Mandatory guidelines. Policies often include certain mandatory guidelines applicable to Insiders that are designed to promote compliance with both the Policy and applicable federal securities laws to avoid the appearance of insider trading.
Trading blackout period. Policies often require that Insiders refrain from conducting transactions involving the purchase or sale of the registrant’s securities during certain blackout periods as determined by the registrant, such as the period commencing on the 15th calendar day of the third fiscal month of each of the first three fiscal quarters (i.e., March 15, June 15, and September 15) and the first day of the last month of the fourth fiscal quarter (i.e., December 1), and ending at the close of business on the third trading day following the date of public disclosure of the financial results for each fiscal quarter.

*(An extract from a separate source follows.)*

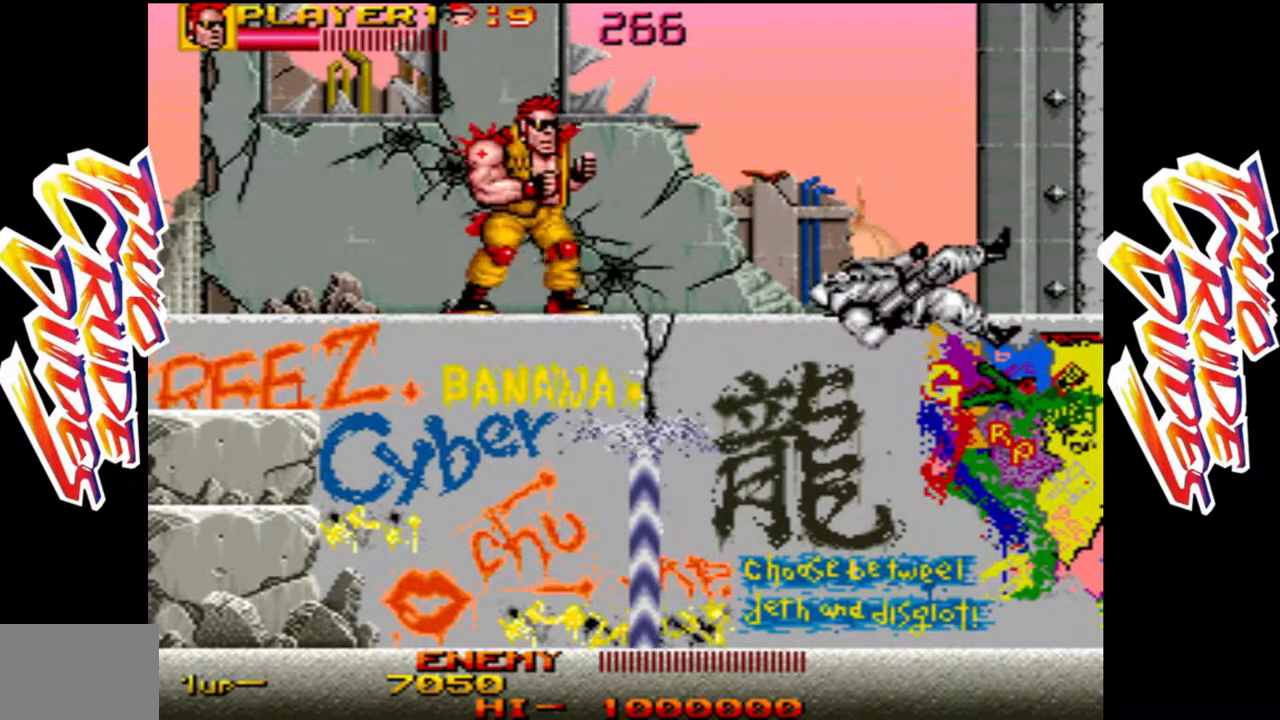
{"buttons": [], "left_stick": "center", "events": [[150, "left_stick", "center"]]}
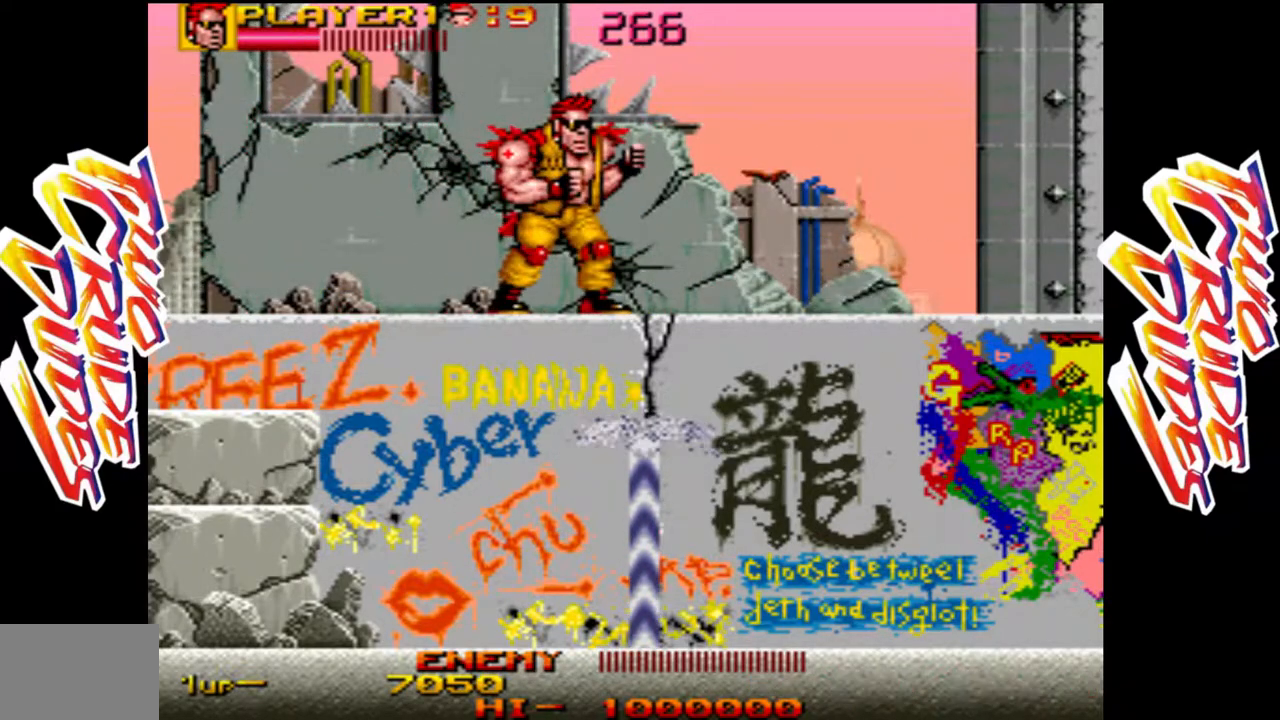
{"buttons": [], "left_stick": "center", "events": []}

Preclearance of trades. Policies often require Insiders to preclear any transactions in the registrant’s securities, subject to limited exceptions. For example, the Policy may require Insiders to obtain preclearance from the registrant’s designated insider trading compliance officer in writing not less than two business days prior to commencing any trade or transfer of the registrant’s securities (such as any purchase or sale; stock plan transaction, such as an option exercise involving a sale of the acquired securities; or any gift, transfer to a trust, or any other transfer). The Policy should provide that the transaction will not occur absent such preclearance and note that the insider trading compliance officer is not under any obligation to approve a transaction submitted for preclearance and may decide not to permit it.
Other provisions of the Policy. Numerous other provisions may be incorporated into such a Policy, including exceptions to the Policy, use of Rule 10b5-1 plans, permissibility of pledging and hedging of registrant securities, applicability to post-termination transactions, and applicability to publicly traded options and to transactions in securities of other companies with which the registrant does business. As noted above, registrants have some flexibility in setting certain elements of their policies. However, because these policies will be publicly filed, they will now be more closely scrutinized by stockholders, activists, and other interested parties, so registrants should ensure that their policies are up to date and thorough.
SEC-registered companies should consult with their SEC counsel regarding the design and components of an insider trading policy to ensure the Policy’s compliance with the SEC’s insider trading laws and rules. In addition, in light of the SEC’s new disclosure requirements regarding such policies that will be required in the upcoming proxy statements and Form 10-Ks, we suggest counsel be promptly consulted.